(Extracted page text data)
_ _ _ _ _ _ _

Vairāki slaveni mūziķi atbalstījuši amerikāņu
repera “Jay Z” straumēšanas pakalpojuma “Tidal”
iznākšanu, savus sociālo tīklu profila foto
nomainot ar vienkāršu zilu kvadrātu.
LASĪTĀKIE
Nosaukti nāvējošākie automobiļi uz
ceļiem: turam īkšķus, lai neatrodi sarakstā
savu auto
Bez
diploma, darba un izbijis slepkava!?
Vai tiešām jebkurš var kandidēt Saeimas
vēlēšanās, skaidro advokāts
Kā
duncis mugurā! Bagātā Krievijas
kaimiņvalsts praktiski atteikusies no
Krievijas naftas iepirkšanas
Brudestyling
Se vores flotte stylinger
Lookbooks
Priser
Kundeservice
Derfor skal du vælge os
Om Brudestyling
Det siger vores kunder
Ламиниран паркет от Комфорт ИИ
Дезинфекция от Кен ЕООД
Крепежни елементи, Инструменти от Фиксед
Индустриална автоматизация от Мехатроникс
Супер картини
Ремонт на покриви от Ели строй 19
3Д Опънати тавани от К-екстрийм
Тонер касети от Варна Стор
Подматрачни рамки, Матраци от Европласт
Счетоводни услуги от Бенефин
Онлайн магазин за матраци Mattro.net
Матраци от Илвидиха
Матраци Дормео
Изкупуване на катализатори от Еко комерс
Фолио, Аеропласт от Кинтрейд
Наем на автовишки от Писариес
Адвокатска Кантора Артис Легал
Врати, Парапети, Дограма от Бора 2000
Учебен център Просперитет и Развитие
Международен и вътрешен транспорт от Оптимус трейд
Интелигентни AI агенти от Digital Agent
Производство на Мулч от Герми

_ _ _ _ _ _ _

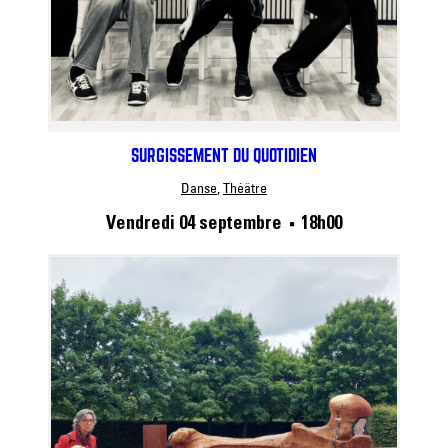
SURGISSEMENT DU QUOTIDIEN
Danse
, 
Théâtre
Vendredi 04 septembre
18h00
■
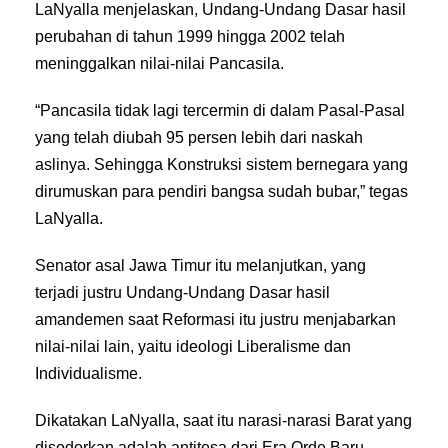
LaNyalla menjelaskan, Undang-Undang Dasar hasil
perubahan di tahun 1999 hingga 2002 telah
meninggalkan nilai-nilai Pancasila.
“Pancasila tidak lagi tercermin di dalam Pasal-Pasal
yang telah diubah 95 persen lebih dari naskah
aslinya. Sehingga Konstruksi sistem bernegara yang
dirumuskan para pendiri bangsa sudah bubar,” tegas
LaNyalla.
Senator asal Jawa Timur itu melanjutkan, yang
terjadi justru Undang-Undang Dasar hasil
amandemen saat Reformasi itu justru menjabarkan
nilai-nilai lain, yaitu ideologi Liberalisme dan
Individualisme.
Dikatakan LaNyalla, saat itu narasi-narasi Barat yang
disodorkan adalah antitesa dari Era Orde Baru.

_ _ _ _ _ _ _

Aim of the task => For each line in the entries that holds "vores", return that line.

Problem solution =>
Se vores flotte stylinger
Det siger vores kunder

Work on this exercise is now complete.